1. INTERPRETATION In this Contract: "F4WiFi" means FREEDOM4 WiFi Ltd of 5 Roundwood Avenue, Stockley Park, Uxbridge, UB11 1FF, registered in England No. 06549666. "Contract" means, in order of precedence, these Conditions, the Charges and Service Schedule, and the Order Form. "Customer" means the company/person named on the Order Form. F4WIFI may accept instructions from another person who F4WIFI reasonably believes is acting with the Customer's authority or knowledge. "Minimum Period" means the first 12 months of the Service beginning on the Operational Service Date or any other minimum period specified on the Order Form. "Operational Service Date" means the date when the Service is first made available to the Customer or the date when the Customer first starts to use the Service, whichever is the earlier. "Service" means access to multiple Wi-Fi networks who F4WIFI have negotiated access with. "Site" means each physical location of the radio access points offering the Service.

2. COMMENCEMENT OF THIS CONTRACT This Contract begins on the date that the Order Form is signed by the Customer.

3. PROVISION OF THE SERVICE 3.1 F4WIFI will provide the Service to the Customer on the terms of this Contract. 3.2 F4WIFI will use reasonable endeavours to provide the Service by the date agreed with the Customer, but all dates are estimates and F4WIFI has no liability for any failure to meet any date. 3.3 F4WIFI will provide the Service with the reasonable skill and care of a competent telecommunications service provider. 3.4 F4WIFI will use reasonable efforts to provide uninterrupted services. 3.5 Occasionally F4WIFI may: (a) for operational reasons, change the codes or the numbers used by F4WIFI for the provision of the Service or the technical specification of the Service, provided that any change to the technical specification does not materially affect the performance of the Service; (b) give the Customer instructions which it believes are necessary for reasons of health, safety, security or the quality of any telecommunications service provided by F4WIFI to the Customer or any other customer; or (c) temporarily suspend the Service because of an emergency or for operational maintenance or improvements. Service will be restored as soon as reasonably practicable. Before doing any of these things F4WIFI will give the Customer as much notice as possible.

4. DURATION Upon expiry of the Minimum Period the Service will continue to be provided to the Customer on the terms of this Contract unless terminated in accordance with the Conditions.

5. CONNECTION OF EQUIPMENT TO THE SERVICE 5.1 The Customer must ensure that any equipment: 5.1.1 connected to or used with the Service must be connected and used in accordance with any applicable instructions, safety and security procedures; and 5.1.2 attached (directly or indirectly) to the Service is compliant with any relevant legislation.

6. ACCESS TO SITES F4WIFI does not authorise or guarantee access to any of the Sites for the Customer to use the Service or guarantee that Service will continue to be available from a specific Site and Networks.

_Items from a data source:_
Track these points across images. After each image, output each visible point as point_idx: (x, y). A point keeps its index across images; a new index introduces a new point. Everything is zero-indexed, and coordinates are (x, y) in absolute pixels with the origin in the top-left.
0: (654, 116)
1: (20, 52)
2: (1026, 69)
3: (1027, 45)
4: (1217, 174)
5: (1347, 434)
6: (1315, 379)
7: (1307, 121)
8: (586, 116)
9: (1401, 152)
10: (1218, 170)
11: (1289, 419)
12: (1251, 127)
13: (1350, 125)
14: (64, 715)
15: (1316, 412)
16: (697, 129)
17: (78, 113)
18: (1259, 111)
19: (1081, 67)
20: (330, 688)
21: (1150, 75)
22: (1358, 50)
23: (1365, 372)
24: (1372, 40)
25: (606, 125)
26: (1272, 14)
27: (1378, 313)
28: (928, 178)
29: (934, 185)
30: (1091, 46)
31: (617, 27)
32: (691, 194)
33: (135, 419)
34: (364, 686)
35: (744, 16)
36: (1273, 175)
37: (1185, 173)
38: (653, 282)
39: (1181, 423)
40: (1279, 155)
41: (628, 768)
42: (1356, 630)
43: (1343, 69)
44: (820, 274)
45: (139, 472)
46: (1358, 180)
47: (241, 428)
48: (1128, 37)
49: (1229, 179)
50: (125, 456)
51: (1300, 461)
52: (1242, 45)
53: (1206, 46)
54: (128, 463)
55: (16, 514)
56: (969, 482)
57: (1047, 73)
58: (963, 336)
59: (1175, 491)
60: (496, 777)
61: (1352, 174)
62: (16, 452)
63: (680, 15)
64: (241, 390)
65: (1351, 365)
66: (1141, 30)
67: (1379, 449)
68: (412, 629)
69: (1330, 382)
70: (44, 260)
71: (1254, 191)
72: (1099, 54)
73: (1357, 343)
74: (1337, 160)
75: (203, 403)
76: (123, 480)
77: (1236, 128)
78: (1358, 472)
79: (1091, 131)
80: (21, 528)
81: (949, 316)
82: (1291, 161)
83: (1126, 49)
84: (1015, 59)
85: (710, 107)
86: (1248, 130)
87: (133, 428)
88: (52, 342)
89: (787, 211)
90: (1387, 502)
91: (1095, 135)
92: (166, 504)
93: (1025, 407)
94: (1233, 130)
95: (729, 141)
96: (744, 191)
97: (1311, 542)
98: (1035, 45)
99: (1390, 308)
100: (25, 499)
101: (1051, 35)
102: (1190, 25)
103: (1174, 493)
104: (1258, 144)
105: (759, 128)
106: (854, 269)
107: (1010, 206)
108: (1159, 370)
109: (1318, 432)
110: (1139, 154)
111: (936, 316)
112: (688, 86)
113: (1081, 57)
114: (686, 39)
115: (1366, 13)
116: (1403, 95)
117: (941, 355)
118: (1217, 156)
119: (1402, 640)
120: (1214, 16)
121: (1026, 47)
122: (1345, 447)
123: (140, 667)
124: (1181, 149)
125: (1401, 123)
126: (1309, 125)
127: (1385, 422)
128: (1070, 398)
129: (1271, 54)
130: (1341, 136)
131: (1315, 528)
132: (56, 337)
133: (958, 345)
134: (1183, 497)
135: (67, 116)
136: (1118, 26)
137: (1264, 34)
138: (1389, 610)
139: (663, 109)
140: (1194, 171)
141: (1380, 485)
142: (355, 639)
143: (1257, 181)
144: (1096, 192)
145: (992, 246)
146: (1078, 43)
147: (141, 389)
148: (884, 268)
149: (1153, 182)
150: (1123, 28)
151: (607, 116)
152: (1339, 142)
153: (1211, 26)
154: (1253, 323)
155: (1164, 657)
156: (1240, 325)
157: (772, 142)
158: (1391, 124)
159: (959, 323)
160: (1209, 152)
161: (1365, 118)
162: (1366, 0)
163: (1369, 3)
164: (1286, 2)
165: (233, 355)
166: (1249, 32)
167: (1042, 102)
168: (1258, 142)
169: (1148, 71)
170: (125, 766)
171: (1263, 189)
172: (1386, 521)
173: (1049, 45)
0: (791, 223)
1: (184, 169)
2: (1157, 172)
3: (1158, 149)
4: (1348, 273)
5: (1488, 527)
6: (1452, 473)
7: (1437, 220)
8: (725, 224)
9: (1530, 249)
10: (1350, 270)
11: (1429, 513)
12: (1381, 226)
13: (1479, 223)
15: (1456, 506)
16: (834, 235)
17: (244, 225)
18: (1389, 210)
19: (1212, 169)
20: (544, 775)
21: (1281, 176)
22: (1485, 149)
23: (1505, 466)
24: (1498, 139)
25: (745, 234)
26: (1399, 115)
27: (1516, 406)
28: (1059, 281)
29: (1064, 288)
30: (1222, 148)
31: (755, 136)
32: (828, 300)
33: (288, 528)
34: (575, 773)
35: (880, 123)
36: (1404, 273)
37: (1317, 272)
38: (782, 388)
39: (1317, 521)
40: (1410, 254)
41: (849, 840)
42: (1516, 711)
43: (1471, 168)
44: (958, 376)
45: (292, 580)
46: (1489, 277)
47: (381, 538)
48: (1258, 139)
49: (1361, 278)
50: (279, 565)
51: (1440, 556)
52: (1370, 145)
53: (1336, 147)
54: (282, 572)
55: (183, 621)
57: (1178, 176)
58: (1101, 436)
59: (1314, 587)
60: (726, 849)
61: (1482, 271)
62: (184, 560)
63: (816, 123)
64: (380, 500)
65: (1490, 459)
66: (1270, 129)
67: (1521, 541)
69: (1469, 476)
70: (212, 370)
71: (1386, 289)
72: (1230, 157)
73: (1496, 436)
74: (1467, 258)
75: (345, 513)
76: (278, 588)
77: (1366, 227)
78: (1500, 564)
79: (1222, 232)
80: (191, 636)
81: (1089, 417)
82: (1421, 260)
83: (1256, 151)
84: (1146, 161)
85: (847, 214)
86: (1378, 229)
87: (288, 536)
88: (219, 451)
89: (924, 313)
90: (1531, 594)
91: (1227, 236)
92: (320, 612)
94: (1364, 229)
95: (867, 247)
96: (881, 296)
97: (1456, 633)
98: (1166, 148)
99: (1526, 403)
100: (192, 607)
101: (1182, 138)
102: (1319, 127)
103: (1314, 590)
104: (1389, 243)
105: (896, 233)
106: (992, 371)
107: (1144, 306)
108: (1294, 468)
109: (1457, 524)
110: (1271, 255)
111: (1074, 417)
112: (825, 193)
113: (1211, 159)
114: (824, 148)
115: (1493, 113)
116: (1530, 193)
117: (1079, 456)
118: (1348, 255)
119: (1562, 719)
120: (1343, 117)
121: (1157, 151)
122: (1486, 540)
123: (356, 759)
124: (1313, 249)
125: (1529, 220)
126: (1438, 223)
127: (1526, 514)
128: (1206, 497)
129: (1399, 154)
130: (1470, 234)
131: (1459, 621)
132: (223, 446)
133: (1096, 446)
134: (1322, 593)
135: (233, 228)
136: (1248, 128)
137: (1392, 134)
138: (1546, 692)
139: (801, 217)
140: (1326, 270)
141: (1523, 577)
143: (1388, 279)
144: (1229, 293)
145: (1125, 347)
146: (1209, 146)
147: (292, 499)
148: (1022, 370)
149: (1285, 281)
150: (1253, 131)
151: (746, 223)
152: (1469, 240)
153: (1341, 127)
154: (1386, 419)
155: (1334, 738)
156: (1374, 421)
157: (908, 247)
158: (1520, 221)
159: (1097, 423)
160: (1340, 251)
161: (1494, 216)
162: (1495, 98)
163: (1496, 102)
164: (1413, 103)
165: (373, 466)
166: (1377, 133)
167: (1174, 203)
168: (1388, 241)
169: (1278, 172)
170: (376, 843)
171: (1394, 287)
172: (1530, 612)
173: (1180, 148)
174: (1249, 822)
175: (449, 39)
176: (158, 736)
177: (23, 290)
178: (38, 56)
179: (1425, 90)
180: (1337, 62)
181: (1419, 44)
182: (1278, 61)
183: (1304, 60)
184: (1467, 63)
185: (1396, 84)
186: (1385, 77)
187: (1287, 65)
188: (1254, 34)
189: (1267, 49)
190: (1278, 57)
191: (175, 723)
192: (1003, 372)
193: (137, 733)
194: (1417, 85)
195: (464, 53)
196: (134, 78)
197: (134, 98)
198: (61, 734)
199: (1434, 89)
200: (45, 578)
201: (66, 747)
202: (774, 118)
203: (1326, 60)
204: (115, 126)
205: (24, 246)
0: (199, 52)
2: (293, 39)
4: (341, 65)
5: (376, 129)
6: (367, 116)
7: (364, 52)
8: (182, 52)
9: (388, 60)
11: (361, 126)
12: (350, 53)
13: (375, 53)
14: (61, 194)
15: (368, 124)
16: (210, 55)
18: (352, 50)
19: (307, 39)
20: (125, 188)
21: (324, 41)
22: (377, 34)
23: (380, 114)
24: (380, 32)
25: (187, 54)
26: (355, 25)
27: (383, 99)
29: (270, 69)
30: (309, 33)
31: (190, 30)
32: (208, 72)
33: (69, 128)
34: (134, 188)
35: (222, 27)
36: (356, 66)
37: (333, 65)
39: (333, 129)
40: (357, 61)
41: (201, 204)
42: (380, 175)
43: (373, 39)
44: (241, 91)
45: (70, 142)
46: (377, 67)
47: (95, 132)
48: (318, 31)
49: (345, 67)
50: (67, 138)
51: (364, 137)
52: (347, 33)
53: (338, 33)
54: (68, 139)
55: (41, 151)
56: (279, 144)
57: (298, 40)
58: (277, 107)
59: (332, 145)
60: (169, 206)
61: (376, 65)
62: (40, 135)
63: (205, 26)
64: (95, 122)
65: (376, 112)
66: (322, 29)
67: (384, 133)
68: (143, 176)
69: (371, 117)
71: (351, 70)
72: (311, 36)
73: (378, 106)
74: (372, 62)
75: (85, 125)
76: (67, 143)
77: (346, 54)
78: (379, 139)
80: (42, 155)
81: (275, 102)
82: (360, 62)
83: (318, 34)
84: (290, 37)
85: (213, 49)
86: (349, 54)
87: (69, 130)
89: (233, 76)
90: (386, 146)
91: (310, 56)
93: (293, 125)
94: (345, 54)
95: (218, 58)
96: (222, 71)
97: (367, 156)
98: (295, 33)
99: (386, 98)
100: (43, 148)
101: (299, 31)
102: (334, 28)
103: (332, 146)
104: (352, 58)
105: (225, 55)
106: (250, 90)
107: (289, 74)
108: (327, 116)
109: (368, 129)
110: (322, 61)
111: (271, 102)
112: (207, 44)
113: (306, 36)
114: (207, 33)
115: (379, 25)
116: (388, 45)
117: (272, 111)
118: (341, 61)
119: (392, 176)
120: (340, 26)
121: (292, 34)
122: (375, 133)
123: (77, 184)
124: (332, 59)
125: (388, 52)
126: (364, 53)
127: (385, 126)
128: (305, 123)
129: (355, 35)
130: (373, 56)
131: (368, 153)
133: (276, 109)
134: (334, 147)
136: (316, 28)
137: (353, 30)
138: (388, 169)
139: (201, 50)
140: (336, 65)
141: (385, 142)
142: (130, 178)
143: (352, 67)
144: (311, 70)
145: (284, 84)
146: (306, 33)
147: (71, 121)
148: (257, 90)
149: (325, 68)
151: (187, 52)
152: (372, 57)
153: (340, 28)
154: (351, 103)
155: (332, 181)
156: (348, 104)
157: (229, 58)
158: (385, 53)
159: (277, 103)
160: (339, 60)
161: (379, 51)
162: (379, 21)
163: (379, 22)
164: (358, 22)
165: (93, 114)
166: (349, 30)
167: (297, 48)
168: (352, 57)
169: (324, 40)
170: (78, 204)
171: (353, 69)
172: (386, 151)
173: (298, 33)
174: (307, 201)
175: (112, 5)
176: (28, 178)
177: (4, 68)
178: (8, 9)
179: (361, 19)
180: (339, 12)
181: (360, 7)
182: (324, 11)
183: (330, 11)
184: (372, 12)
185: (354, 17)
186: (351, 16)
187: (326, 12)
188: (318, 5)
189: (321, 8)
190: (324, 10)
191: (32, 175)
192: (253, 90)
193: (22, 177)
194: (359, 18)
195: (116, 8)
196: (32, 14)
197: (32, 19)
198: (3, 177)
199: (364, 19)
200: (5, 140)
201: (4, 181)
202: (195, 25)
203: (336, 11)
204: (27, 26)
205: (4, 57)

_TASKS FOR THIS EXERCISE:_
- 1) Which terms does the Wi-Fi service contract define in its interpretation section?
- 2) Carry on the Wi-Fi service contract from its final clause onward.
These records were drawn from a separate source.

_EXPECTED RESPONSES:_
- 1) "F4WiFi", "Contract", "Customer", "Minimum Period", "Operational Service Date", "Service", "Site"

- 2)
7. USE OF THE SERVICE 7.1 It is the Customer's responsibility to obtain and keep in force any licence necessary for the Customer to use the Service in any country in which it is provided. 7.2 The Service must not be used in any way that: (a) does not comply with the terms of any legislation or any licence applicable to the Customer or that is in any way unlawful; (b) does not comply with any instructions given under paragraphs 3.5(b) and 5.1 or any other public telecommunications operator or other competent authority, in any country where the Service is provided. 7.3 The Customer must indemnify F4WIFI against any claims or legal proceedings which are brought or threatened against F4WIFI by a third party because the Service is used in breach of paragraphs 7.1 or 7.2. 7.4 F4WIFI will notify the Customer of any such claims or proceedings and keep the Customer informed as to the progress of such claims or proceedings and have due regard to the Customer's representations.

8. INTELLECTUAL PROPERTY RIGHTS 8.1 Where software is provided to enable the Customer to use the Service, F4WIFI grants the Customer a non-exclusive, non-transferable licence to use the software for that purpose. 8.2 The Customer will not, without F4WIFI's prior written consent, copy, decompile or modify the software, nor copy the manuals or documentation (except as permitted by law). 8.3 The Customer will sign any agreement reasonably required by the owner of the copyright in the software to protect the owner's interest in that software.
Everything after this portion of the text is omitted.